Paternal psychological response after ultrasonographic detection of structural fetal anomalies with a comparison to maternal response: a cohort study
- Equal contributors
1 Department of Health, Nutrition and Management, Oslo and Akershus University College of Applied Sciences, P.O.Box 4, St. Olavs Plass, NO-0130 Oslo, Norway
2 National Resource Centre for Women’s Health, Oslo University Hospital, Oslo, Norway
3 Department of Obstetrics, Oslo University Hospital, Oslo, Norway
4 Department of Neuropsychiatry and Psychosomatic Medicine, Oslo University Hospital, Oslo, Norway
5 University of Oslo, Oslo, Norway
6 Nofima Mat, Ås, Norway and University of Copenhagen, Copenhagen, Denmark
7 Department of Gastrointestinal- and Pediatric Surgery, Oslo University Hospital, Oslo, Norway
BMC Pregnancy and Childbirth 2013, 13:147 doi:10.1186/1471-2393-13-147Published: 12 July 2013
In Norway almost all pregnant women attend one routine ultrasound examination. Detection of fetal structural anomalies triggers psychological stress responses in the women affected. Despite the frequent use of ultrasound examination in pregnancy, little attention has been devoted to the psychological response of the expectant father following the detection of fetal anomalies. This is important for later fatherhood and the psychological interaction within the couple. We aimed to describe paternal psychological responses shortly after detection of structural fetal anomalies by ultrasonography, and to compare paternal and maternal responses within the same couple.

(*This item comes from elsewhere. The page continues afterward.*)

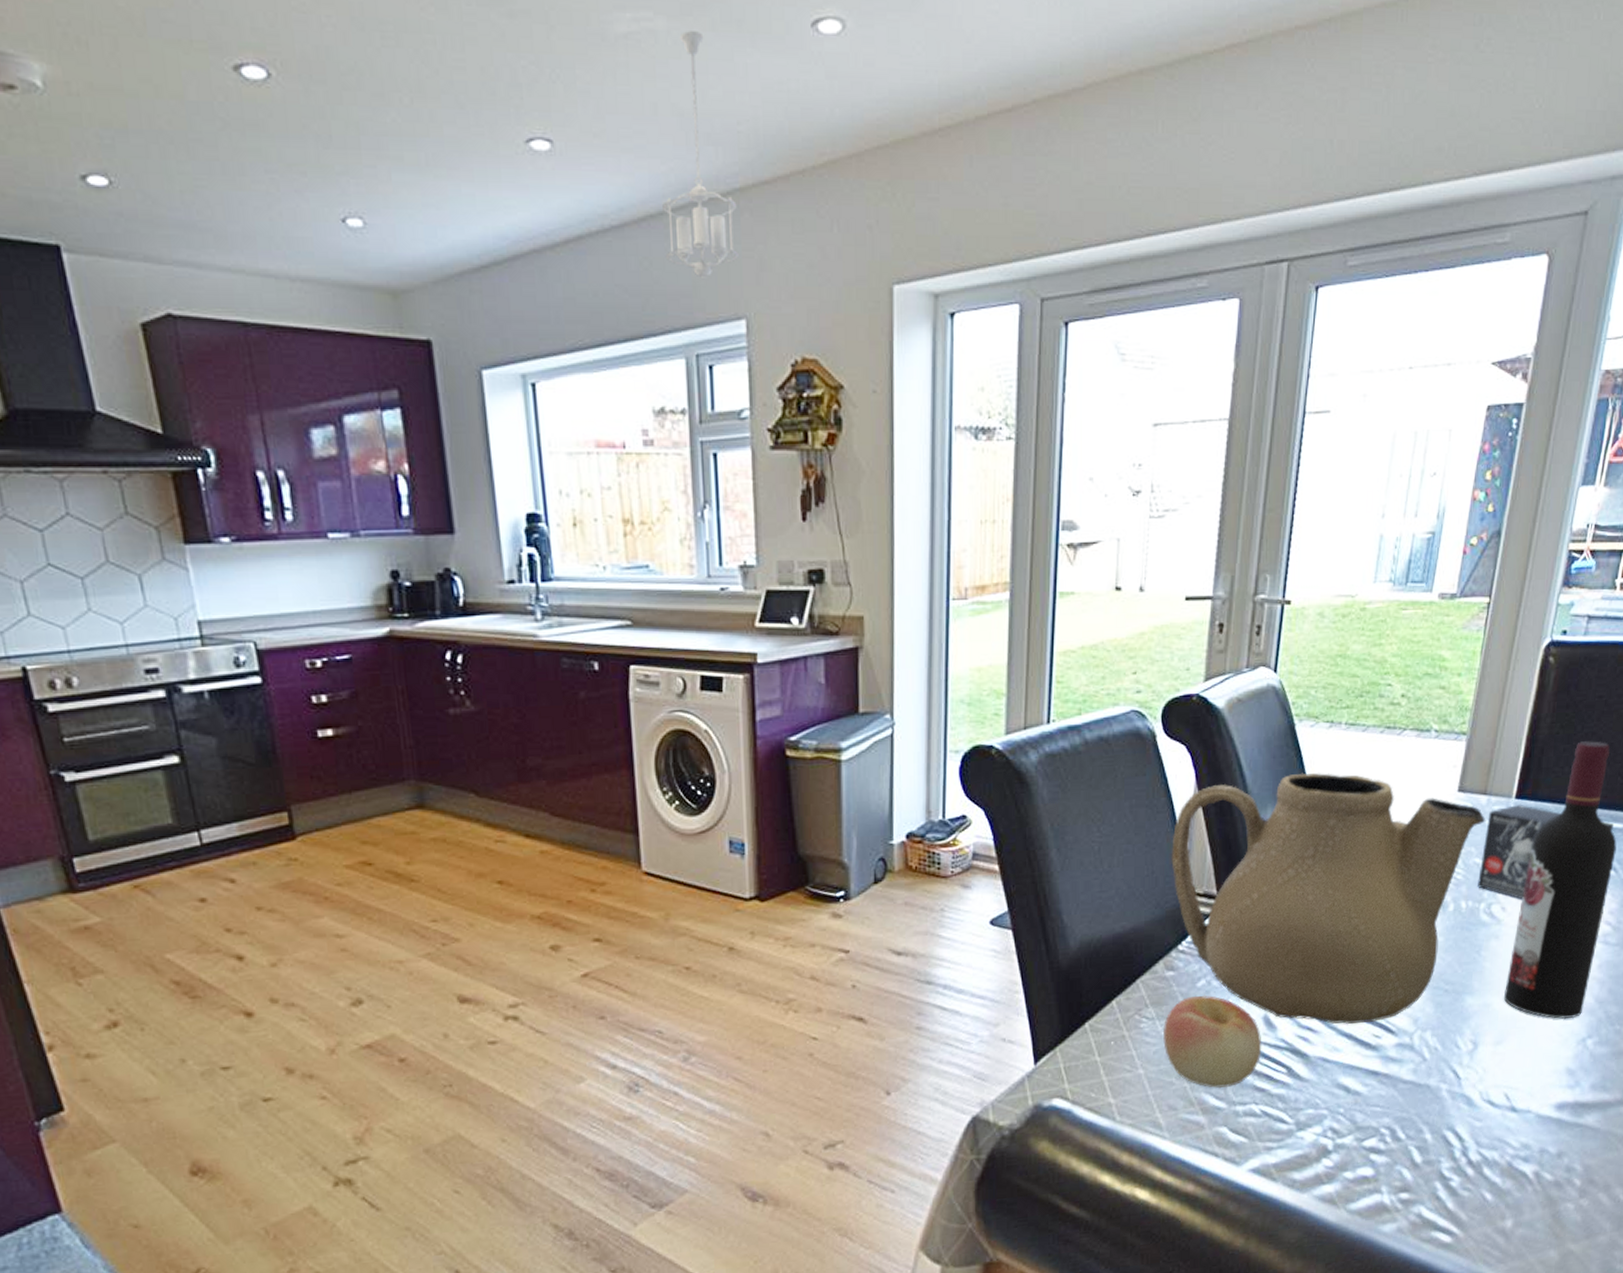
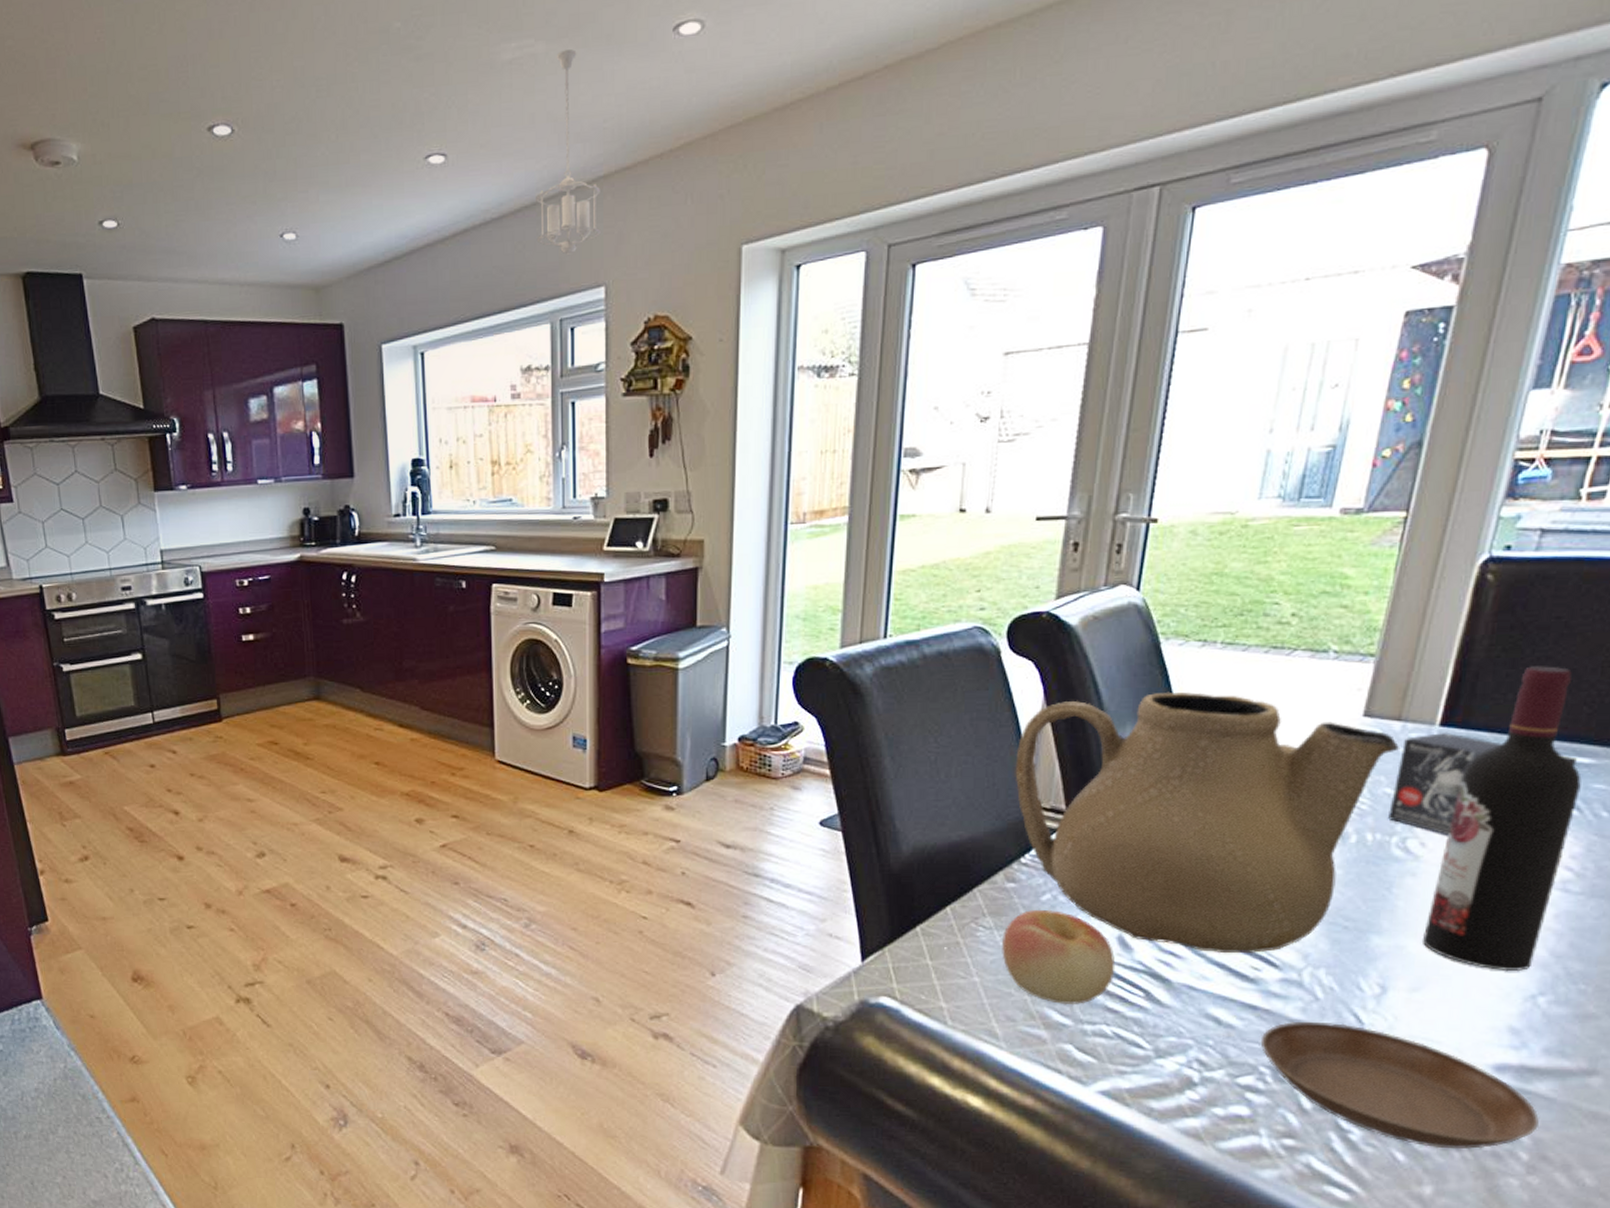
saucer: none [1381,1080,1588,1185] -> present [1260,1021,1539,1149]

A prospective observational study was performed at a tertiary referral centre for fetal medicine. Pregnant women with a structural fetal anomaly detected by ultrasound and their partners (study group,n=155) and 100 with normal ultrasound findings (comparison group) were included shortly after sonographic examination (inclusion period: May 2006-February 2009). Gestational age was >12 weeks. We used psychometric questionnaires to assess self-reported social dysfunction, health perception, and psychological distress (intrusion, avoidance, arousal, anxiety, and depression): Impact of Event Scale. General Health Questionnaire and Edinburgh Postnatal Depression Scale. Fetal anomalies were classified according to severity and diagnostic or prognostic ambiguity at the time of assessment.

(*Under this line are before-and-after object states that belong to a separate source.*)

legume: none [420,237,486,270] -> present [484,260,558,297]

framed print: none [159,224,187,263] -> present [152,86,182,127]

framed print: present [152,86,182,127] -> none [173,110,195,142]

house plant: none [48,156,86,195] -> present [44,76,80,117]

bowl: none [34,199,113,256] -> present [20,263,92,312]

Median (range) gestational age at inclusion in the study and comparison group was 19 (12–38) and 19 (13–22) weeks, respectively. Men and women in the study group had significantly higher levels of psychological distress than men and women in the comparison group on all psychometric endpoints. The lowest level of distress in the study group was associated with the least severe anomalies with no diagnostic or prognostic ambiguity (p < 0.033). Men had lower scores than women on all psychometric outcome variables. The correlation in distress scores between men and women was high in the fetal anomaly group (p < 0.001), but non-significant in the comparison group.
Severity of the anomaly including ambiguity significantly influenced paternal response. Men reported lower scores on all psychometric outcomes than women.
This knowledge may facilitate support for both expectant parents to reduce strain within the family after detection of a fetal anomaly.